Work order: Taking the line with "ring mcp: (270, 166)" as the first and the line with "pinky tip: (279, 185)" as the last, set down exactly every line in that range from the entries below, and no more.

Dataset entries:

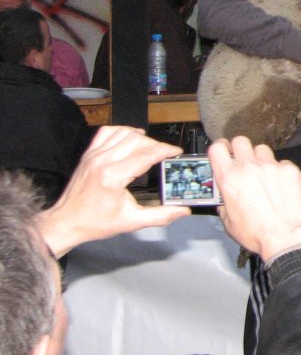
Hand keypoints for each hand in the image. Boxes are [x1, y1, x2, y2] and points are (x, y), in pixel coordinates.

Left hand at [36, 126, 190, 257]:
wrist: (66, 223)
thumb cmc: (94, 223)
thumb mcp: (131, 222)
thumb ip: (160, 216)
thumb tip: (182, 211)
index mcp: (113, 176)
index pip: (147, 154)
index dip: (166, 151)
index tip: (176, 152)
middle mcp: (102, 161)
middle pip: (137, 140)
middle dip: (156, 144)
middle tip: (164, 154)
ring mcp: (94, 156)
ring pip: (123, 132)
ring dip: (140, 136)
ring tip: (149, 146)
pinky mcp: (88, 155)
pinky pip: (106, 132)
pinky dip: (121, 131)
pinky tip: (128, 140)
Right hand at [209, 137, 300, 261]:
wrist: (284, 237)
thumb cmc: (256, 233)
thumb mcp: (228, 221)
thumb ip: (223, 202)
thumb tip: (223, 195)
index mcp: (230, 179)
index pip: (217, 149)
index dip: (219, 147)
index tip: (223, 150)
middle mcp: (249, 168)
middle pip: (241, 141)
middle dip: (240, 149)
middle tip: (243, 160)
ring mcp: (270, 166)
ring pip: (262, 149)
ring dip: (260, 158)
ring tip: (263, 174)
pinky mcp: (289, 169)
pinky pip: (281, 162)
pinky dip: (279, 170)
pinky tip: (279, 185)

--

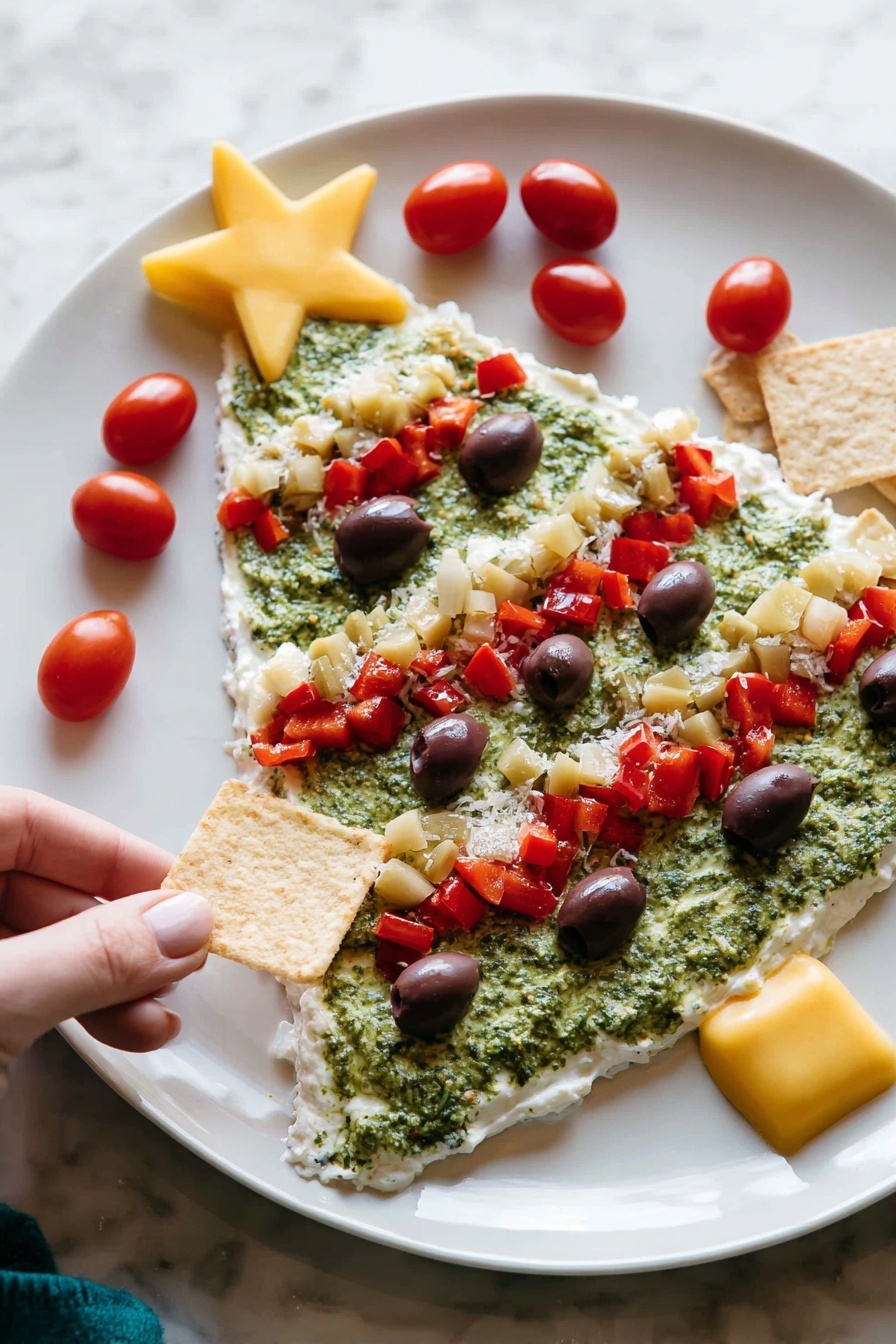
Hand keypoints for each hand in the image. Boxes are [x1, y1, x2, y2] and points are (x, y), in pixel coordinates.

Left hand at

---

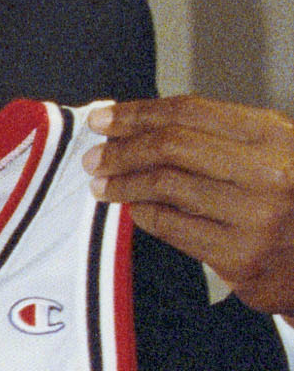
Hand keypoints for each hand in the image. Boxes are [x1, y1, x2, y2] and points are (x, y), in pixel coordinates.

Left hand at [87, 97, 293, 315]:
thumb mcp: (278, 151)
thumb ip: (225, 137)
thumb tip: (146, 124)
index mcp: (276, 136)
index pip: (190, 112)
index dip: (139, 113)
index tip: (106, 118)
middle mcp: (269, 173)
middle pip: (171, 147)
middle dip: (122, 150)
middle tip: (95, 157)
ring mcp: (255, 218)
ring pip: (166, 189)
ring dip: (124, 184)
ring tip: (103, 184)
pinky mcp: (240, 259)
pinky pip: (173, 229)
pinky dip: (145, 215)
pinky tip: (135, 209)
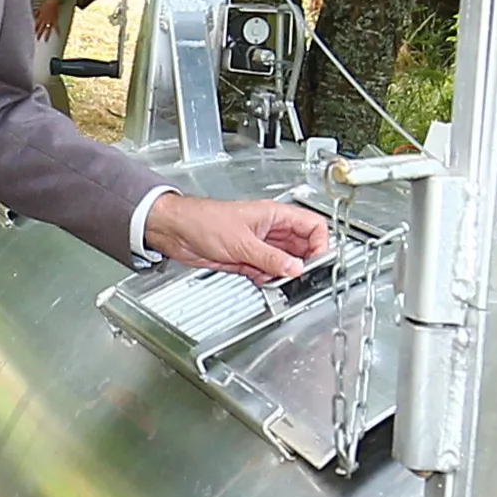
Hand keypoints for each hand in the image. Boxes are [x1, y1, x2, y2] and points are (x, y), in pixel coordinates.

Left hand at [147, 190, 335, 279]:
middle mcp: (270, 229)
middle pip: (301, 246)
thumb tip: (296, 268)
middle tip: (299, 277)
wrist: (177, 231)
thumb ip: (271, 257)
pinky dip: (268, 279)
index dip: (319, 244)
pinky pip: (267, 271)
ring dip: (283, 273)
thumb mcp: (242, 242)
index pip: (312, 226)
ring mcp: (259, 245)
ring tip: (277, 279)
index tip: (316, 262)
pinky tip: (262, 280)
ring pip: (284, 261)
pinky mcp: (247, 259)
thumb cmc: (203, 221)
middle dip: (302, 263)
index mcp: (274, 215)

Result of this task:
ring mcp: (270, 166)
ring pip: (262, 149)
ring dip: (260, 158)
ring tip: (263, 174)
pinky mcp: (289, 169)
pinky pip: (281, 162)
pinky dip: (279, 170)
pinky tip: (279, 185)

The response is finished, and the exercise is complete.